Après près de 20 ans d’existence et l’émergence d’une génération d’architectes formés au Sénégal en réponse à une volonté politique de construction nationale, L’école nationale d’architecture du Sénégal a fermé en 1991 par arrêté ministériel à la suite du déficit budgétaire gouvernemental. L’E.A.U accueillait aussi beaucoup d’étudiants étrangers de la sous-région et a part l’EAMAU à Lome (Togo) elle était la plus grande école de référence en Afrique noire francophone.

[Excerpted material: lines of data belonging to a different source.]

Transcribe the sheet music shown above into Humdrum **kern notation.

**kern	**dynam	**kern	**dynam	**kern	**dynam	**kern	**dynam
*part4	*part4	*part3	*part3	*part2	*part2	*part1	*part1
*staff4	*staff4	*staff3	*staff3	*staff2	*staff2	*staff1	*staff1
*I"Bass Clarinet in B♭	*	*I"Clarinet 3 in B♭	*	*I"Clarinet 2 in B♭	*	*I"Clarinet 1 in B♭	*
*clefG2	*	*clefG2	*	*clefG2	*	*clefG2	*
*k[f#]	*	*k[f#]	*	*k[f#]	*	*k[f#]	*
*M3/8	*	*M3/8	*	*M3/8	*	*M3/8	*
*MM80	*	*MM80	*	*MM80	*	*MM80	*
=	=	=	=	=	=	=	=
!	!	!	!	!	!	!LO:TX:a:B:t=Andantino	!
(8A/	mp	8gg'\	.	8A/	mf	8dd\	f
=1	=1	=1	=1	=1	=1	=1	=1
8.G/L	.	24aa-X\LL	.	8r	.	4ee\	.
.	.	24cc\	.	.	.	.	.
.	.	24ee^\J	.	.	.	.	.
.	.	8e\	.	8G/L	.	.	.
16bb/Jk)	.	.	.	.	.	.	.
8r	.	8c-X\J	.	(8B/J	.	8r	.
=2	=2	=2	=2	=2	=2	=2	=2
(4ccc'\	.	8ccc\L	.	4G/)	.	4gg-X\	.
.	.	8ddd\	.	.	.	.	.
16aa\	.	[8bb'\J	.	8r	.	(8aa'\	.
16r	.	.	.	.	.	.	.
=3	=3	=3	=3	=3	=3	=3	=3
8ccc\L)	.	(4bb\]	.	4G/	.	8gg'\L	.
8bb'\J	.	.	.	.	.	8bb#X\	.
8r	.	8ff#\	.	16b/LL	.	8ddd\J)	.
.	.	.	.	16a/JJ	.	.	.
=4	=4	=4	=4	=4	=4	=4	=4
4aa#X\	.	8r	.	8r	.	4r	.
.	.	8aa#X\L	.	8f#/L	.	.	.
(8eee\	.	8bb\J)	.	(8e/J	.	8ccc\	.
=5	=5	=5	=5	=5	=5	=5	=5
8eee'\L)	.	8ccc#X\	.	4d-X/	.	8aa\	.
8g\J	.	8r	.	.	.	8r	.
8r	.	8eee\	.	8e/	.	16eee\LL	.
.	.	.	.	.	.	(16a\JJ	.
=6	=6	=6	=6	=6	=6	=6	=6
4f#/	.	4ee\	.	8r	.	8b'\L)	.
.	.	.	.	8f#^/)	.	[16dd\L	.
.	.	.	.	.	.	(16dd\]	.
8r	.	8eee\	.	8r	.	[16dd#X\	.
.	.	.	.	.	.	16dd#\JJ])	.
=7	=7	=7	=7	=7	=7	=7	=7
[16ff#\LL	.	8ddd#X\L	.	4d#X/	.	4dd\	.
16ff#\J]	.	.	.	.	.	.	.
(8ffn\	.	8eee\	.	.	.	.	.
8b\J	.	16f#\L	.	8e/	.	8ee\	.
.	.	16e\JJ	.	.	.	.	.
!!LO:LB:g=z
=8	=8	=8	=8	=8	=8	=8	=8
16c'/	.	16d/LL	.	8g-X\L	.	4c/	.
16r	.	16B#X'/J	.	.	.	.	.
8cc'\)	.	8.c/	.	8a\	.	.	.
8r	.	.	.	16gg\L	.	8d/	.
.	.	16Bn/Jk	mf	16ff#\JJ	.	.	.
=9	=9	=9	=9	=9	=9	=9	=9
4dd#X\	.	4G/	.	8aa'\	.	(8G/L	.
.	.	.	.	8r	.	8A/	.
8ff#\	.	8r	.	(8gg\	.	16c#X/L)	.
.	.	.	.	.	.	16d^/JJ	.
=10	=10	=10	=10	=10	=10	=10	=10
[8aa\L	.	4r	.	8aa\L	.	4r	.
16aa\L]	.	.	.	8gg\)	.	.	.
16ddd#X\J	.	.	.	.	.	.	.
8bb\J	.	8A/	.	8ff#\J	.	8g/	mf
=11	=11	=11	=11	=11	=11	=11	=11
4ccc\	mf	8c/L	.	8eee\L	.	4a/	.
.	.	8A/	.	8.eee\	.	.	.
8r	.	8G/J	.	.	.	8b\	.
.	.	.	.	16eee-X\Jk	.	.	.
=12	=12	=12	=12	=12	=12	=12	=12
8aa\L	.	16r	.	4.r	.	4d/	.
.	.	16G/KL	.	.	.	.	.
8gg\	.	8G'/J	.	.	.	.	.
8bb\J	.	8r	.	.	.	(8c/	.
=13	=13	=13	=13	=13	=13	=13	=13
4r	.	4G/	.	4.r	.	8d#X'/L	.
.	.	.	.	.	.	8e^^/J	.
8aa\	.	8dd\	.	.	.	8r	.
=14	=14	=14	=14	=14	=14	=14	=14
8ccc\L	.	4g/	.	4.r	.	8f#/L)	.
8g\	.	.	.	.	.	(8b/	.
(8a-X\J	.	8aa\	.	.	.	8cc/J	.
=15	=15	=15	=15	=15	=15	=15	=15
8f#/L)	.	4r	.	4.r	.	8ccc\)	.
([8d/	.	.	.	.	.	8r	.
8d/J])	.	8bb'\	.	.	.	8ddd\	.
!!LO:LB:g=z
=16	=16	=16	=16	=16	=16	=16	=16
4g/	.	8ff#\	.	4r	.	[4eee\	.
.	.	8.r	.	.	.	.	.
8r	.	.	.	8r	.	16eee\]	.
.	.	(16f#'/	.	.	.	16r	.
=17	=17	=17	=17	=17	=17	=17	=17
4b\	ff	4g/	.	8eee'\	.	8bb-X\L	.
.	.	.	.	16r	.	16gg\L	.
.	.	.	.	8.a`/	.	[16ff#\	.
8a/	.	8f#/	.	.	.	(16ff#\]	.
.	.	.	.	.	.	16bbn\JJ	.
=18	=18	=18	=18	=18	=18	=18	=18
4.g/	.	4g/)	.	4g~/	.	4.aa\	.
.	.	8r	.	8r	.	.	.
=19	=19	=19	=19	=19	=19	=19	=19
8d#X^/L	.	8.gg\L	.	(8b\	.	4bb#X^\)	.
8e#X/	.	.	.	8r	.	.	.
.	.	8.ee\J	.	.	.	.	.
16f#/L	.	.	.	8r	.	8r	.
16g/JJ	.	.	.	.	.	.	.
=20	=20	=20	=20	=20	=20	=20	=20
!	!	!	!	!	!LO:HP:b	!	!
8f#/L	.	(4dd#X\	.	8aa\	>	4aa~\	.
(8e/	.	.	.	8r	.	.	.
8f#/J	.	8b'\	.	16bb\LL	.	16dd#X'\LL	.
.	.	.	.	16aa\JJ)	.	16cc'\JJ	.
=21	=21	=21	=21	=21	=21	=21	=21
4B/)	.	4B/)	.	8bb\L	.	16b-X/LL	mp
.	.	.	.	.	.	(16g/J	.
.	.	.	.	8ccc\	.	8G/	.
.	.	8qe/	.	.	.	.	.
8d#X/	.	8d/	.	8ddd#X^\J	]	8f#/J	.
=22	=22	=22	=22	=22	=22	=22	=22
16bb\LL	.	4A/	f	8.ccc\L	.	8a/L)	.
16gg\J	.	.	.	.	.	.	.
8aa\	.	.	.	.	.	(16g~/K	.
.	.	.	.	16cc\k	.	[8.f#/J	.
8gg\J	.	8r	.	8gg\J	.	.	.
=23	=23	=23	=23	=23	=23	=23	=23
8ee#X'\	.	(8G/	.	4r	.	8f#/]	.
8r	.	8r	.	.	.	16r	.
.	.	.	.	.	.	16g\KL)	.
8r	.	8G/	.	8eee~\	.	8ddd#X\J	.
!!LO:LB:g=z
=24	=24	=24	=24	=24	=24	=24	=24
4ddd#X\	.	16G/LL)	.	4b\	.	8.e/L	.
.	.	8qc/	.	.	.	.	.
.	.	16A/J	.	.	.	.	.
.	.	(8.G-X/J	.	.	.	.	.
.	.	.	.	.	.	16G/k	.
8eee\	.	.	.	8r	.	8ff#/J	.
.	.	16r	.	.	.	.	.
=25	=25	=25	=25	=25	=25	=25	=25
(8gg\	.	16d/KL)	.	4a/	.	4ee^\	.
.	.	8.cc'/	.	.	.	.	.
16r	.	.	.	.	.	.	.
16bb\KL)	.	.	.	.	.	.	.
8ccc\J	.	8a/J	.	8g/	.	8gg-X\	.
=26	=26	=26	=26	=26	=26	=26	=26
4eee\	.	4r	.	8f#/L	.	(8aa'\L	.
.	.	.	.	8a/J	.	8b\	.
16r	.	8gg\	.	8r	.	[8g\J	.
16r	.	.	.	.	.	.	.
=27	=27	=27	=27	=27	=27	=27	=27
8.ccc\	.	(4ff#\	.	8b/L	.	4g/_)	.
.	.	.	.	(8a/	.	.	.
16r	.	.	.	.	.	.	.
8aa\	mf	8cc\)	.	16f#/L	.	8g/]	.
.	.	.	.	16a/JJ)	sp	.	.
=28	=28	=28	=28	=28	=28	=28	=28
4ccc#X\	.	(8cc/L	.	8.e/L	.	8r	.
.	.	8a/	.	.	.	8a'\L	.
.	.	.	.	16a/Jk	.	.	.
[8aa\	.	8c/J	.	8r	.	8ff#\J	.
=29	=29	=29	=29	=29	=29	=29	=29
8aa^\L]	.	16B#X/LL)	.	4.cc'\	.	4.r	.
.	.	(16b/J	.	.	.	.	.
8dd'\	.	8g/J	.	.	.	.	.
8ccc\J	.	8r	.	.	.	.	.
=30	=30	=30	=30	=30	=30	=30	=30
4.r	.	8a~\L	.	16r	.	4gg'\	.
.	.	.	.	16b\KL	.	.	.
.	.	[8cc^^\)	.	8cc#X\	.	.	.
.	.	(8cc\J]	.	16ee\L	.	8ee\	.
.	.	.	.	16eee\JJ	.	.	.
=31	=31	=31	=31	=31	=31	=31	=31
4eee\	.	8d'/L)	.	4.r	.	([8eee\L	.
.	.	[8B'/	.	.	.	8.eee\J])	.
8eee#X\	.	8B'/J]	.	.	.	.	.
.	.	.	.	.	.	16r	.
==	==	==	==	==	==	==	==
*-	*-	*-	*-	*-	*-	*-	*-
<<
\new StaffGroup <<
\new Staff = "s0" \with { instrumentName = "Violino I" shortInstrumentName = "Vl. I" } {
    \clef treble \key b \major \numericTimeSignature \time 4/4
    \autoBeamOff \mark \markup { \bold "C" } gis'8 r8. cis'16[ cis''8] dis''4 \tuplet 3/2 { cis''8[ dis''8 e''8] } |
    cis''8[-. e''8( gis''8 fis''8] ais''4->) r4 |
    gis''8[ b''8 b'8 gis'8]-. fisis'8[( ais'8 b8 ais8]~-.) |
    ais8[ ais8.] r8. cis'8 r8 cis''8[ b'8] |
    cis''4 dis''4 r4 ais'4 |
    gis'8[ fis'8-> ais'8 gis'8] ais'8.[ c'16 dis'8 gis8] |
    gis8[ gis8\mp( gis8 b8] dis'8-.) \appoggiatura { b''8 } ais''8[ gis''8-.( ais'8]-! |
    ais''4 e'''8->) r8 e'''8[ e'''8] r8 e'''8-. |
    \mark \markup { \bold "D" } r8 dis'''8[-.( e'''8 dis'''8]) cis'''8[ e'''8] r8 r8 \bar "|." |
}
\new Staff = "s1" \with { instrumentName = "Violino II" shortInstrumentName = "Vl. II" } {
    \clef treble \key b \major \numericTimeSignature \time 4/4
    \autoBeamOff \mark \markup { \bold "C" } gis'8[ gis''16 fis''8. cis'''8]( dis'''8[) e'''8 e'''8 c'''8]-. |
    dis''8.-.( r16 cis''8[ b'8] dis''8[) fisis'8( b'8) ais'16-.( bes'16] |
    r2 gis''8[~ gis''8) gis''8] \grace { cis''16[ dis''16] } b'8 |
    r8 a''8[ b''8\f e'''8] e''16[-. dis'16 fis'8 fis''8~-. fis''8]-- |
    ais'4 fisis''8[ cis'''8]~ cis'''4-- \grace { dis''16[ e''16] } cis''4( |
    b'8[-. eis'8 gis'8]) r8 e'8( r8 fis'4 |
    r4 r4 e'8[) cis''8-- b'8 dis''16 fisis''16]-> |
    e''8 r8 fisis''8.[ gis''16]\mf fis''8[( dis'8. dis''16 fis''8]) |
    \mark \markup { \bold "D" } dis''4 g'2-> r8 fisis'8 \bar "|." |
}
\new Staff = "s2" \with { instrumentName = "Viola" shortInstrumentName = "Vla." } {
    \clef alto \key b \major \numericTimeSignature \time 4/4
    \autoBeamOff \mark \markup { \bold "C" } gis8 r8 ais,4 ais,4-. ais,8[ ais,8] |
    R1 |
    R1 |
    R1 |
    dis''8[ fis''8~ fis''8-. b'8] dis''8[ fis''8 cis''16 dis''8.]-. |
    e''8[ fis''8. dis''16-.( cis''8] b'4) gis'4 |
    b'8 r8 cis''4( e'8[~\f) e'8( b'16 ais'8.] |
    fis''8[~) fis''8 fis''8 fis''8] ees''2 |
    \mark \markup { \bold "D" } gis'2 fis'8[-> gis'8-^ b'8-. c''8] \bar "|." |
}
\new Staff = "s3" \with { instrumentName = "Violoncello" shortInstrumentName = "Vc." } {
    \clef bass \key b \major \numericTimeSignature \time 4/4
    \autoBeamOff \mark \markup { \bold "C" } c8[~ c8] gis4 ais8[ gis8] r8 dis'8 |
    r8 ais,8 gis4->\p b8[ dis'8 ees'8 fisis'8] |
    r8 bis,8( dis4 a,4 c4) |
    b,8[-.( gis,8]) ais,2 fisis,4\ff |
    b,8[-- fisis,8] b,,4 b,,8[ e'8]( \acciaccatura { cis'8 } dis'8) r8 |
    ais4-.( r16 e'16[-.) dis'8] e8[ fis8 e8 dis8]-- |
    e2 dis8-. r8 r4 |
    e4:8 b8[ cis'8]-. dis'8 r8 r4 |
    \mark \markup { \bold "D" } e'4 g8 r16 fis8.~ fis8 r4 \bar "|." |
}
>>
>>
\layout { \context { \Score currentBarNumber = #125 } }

Les répercussions de cette fermeture laissent le pays sans structures d’’enseignement d’architecture pendant plus de 15 ans durant lesquels les architectes sénégalais se forment à l’étranger (France, États-Unis, Maroc, Turquie, Togo, etc.).

La question des archives

« Le problème des archives, c’est le problème de la mémoire. Les archives, il faut qu’elles restent, il faut qu’elles demeurent. Et c’est ça la grande difficulté. Je veux dire que nous, à l’époque… Je n’ai pratiquement pas de traces de mes premiers projets, parce que je faisais les choses au fur et à mesure. On était dans un environnement où la question ne se posait pas réellement. Je veux dire, contrairement à votre époque à vous, où vous êtes même un souffle, vous allez le numériser et vous allez le photographier et vous allez… etc. Et je pense qu’effectivement, c’est le moment. » Annie Jouga

Le programme académique de l’E.A.U. aujourd’hui parait comme une utopie à voir la richesse du curriculum et l’investissement des étudiants et futurs architectes dans la construction de leur pays. Il est important plus que jamais de puiser dans cette mémoire, recentrer une vision politique en accord avec les défis actuels pour établir des institutions académiques et culturelles qui nous permettent de former l’architecte sénégalais d’aujourd’hui et de demain.